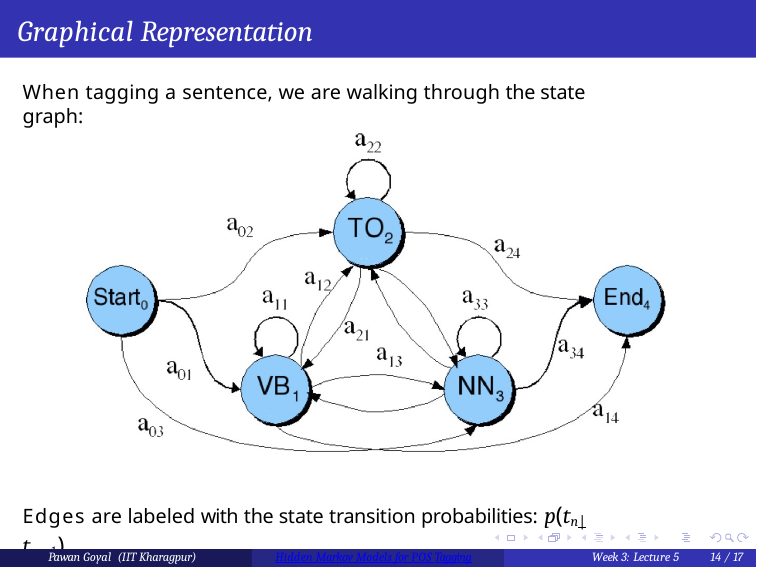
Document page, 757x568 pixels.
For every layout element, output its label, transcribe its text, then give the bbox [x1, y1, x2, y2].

text_box Graphical Representation [15, 9, 330, 48]
text_box Edges are labeled with the state transition probabilities: p(tn|tn−1) [16, 496, 620, 547]
picture [86, 133, 667, 452]
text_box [0, 548, 757, 568]
text_box When tagging a sentence, we are walking through the state graph: [20, 77, 626, 128]
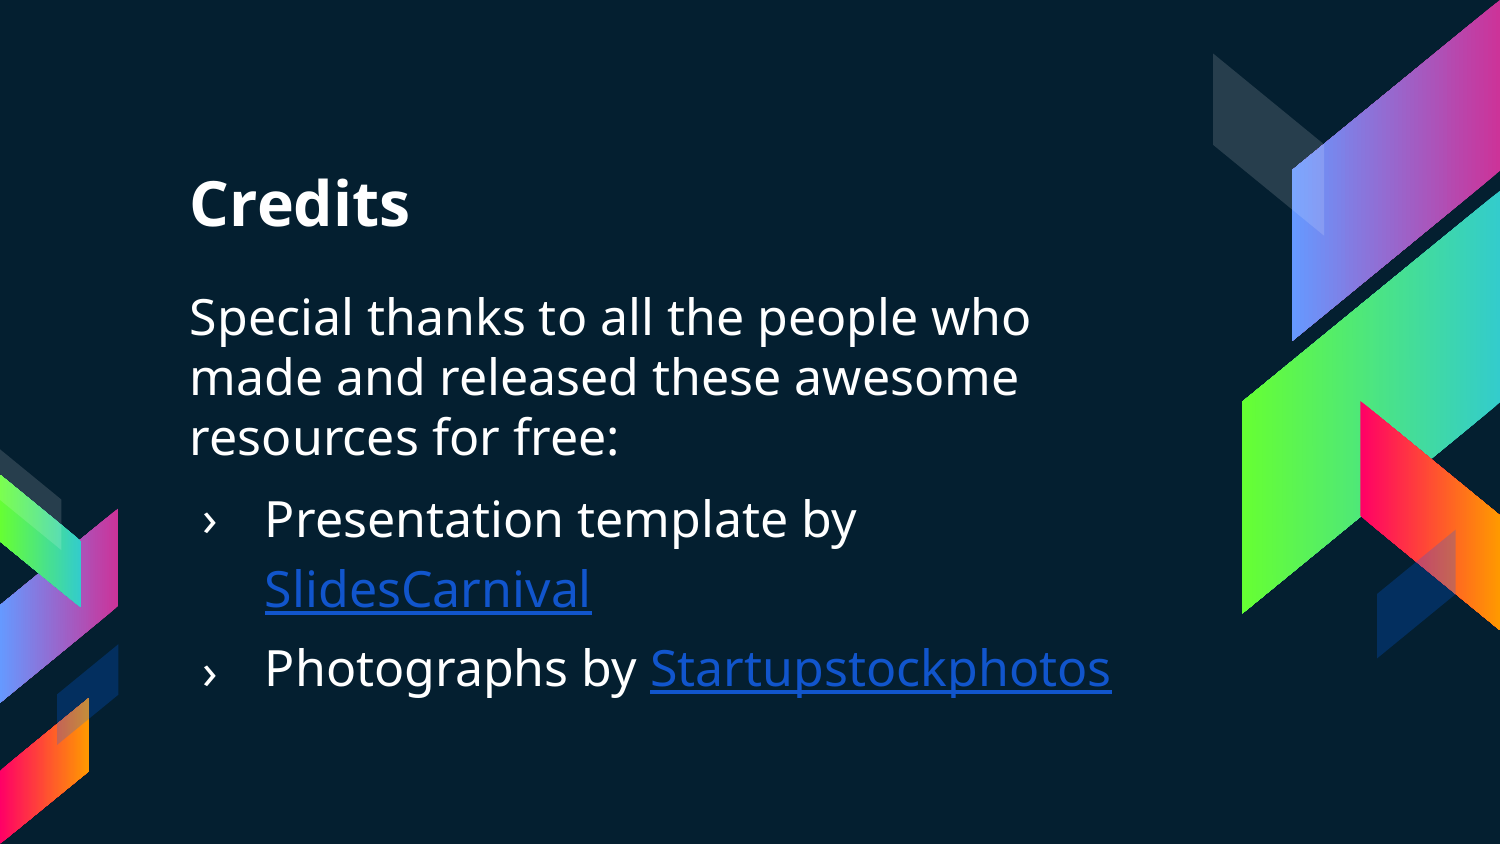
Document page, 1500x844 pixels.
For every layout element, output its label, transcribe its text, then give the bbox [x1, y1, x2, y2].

list Special thanks to all the people who made and released these awesome resources for free: Presentation template by SlidesCarnival Photographs by Startupstockphotos [175, 270, 1155, 725]
title Credits [175, 149, 1155, 255]
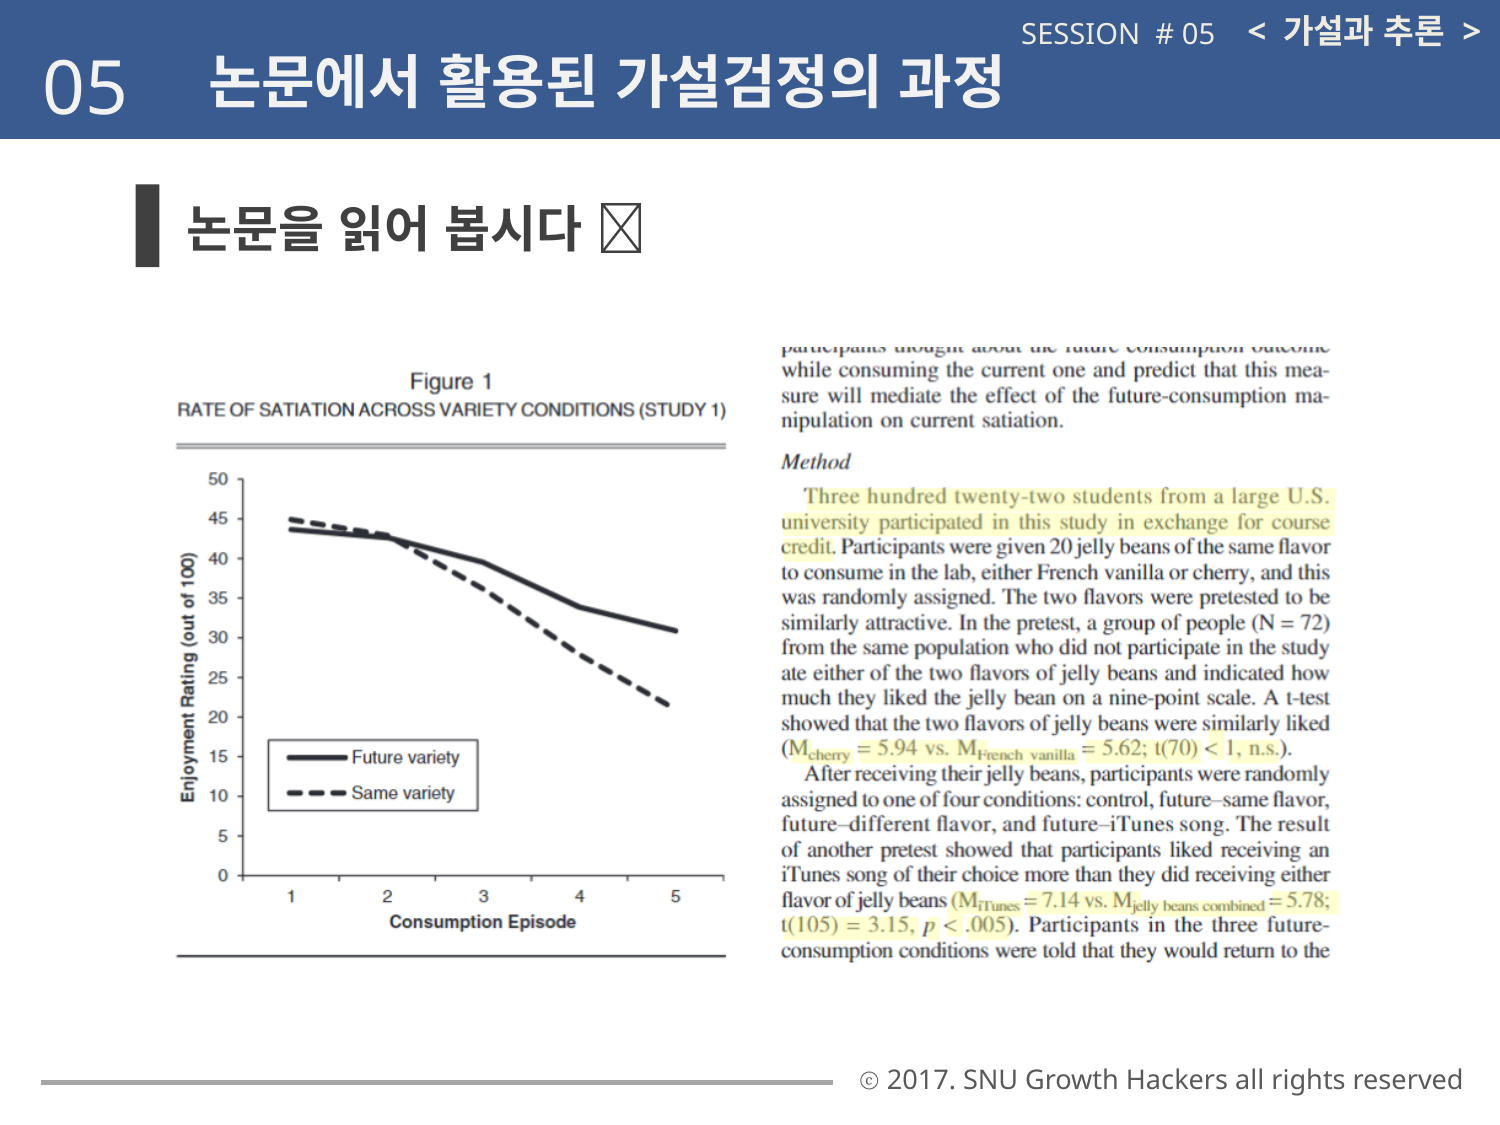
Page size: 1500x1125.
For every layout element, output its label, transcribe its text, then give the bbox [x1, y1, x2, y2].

text_box SESSION # 05 [1006, 7, 1238, 58]
text_box < 가설과 추론 > [1232, 2, 1496, 58]
text_box ⓒ 2017. SNU Growth Hackers all rights reserved [844, 1055, 1495, 1103]
text_box [0, 0, 1500, 139]
text_box 05 [27, 32, 144, 138]
text_box 논문에서 활용된 가설검정의 과정 [193, 37, 1021, 123]
text_box 논문을 읽어 봅시다  [171, 189, 662, 265]
text_box [134, 182, 161, 269]
picture [139, 347, 1361, 1004]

::::::::

Output only the lines from the start of the data through the line that holds "Page size: 1500x1125.". Keep them exact and leave the pictures out.

Document page, 757x568 pixels.
For every layout element, output its label, transcribe its text, then give the bbox [x1, y1, x2, y2].

text_box Graphical Representation [15, 9, 330, 48]
text_box Edges are labeled with the state transition probabilities: p(tn|tn−1) [16, 496, 620, 547]
picture [86, 133, 667, 452]
text_box [0, 548, 757, 568]
text_box When tagging a sentence, we are walking through the state graph: [20, 77, 626, 128]
Document page, 1500x844 pixels.
For every layout element, output its label, transcribe its text, then give the bbox [x1, y1, x2, y2].

list Special thanks to all the people who made and released these awesome resources for free: Presentation template by SlidesCarnival Photographs by Startupstockphotos [175, 270, 1155, 725]
title Credits [175, 149, 1155, 255]
Page size: 1500x1125.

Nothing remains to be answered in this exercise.